Colored glass or gel placed in front of light or camera — shifts color temperature or adds color cast. Standard tool: CT Blue, warming gels, ND combinations.
You need color filters when the light source and your camera setup don't match — or when you deliberately want to set a color cast. The classic scenario: daylight outside, but your HMIs are still running on 3200K tungsten. Instead of reconfiguring everything, you screw a CT Blue (Conversion Filter) in front of the lights and bring them down to 5600K. Conversely, you can warm up daylight with CT Orange (also called CTO) if you want to work with tungsten color temperature indoors. The filters are made of colored glass or heat-resistant plastic film — glass is of higher quality but also withstands heat better.
On set, you place filters either directly in front of the light source (light-side) or in front of the camera lens — you tend to do the latter with smaller cameras or when you want to subtly create a look. You often combine ND filters with color filters: a CTO-ND combination allows you to create warm light while keeping the aperture open. This is standard for outdoor shoots with video cameras, where you typically tend to overexpose.

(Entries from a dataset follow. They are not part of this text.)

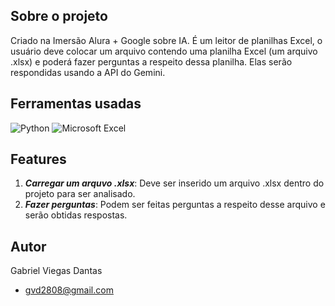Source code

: ## Sobre o projeto

Criado na Imersão Alura + Google sobre IA. É um leitor de planilhas Excel, o usuário deve colocar um arquivo contendo uma planilha Excel (um arquivo .xlsx) e poderá fazer perguntas a respeito dessa planilha.
Elas serão respondidas usando a API do Gemini.

## Ferramentas usadas

![Python](https://img.shields.io/badge/python-0D1117?style=for-the-badge&logo=python&logoColor=FFFFFF)
![Microsoft Excel](https://img.shields.io/badge/Microsoft_Excel-0D1117?style=for-the-badge&logo=microsoft-excel&logoColor=white)

## Features

1. ***Carregar um arquvo .xlsx***: Deve ser inserido um arquivo .xlsx dentro do projeto para ser analisado.
2. ***Fazer perguntas***: Podem ser feitas perguntas a respeito desse arquivo e serão obtidas respostas.

## Autor
  Gabriel Viegas Dantas
  - gvd2808@gmail.com

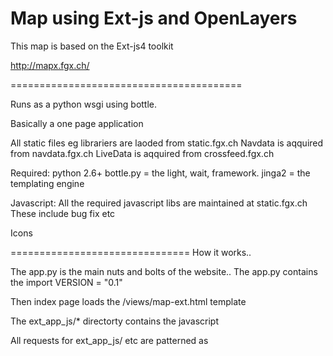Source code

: Map using Ext-js and OpenLayers
================================

This map is based on the Ext-js4 toolkit

http://mapx.fgx.ch/

========================================

Runs as a python wsgi using bottle.

Basically a one page application

All static files eg librariers are laoded from static.fgx.ch
Navdata is aqquired from navdata.fgx.ch
LiveData is aqquired from crossfeed.fgx.ch

Required:
python 2.6+
bottle.py = the light, wait, framework.
jinga2 = the templating engine

Javascript:
All the required javascript libs are maintained at static.fgx.ch 
These include bug fix etc

Icons

===============================
How it works..

The app.py is the main nuts and bolts of the website..
The app.py contains the import VERSION = "0.1" 

Then index page loads the /views/map-ext.html template

The ext_app_js/* directorty contains the javascript

All requests for ext_app_js/ etc are patterned as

Important: Color filters reduce light intensity — a strong CT Blue easily absorbs 1–2 stops. You have to calculate this beforehand, otherwise you'll suddenly need more power and the lighting setup will become more expensive. Quality filters from established manufacturers maintain color deviation linearly across the entire spectral range; cheap filters distort individual color channels and lead to color casts in post. While this can be corrected in editing, it's cleaner to get it right on set.
Professionals also use converted cameras — with built-in color filters in front of the sensor — for consistent log output over several days. This saves you calibration during white balance. And no: the camera's white balance doesn't replace physical filters. The sensor does the calculation but loses information; real filters work with real light.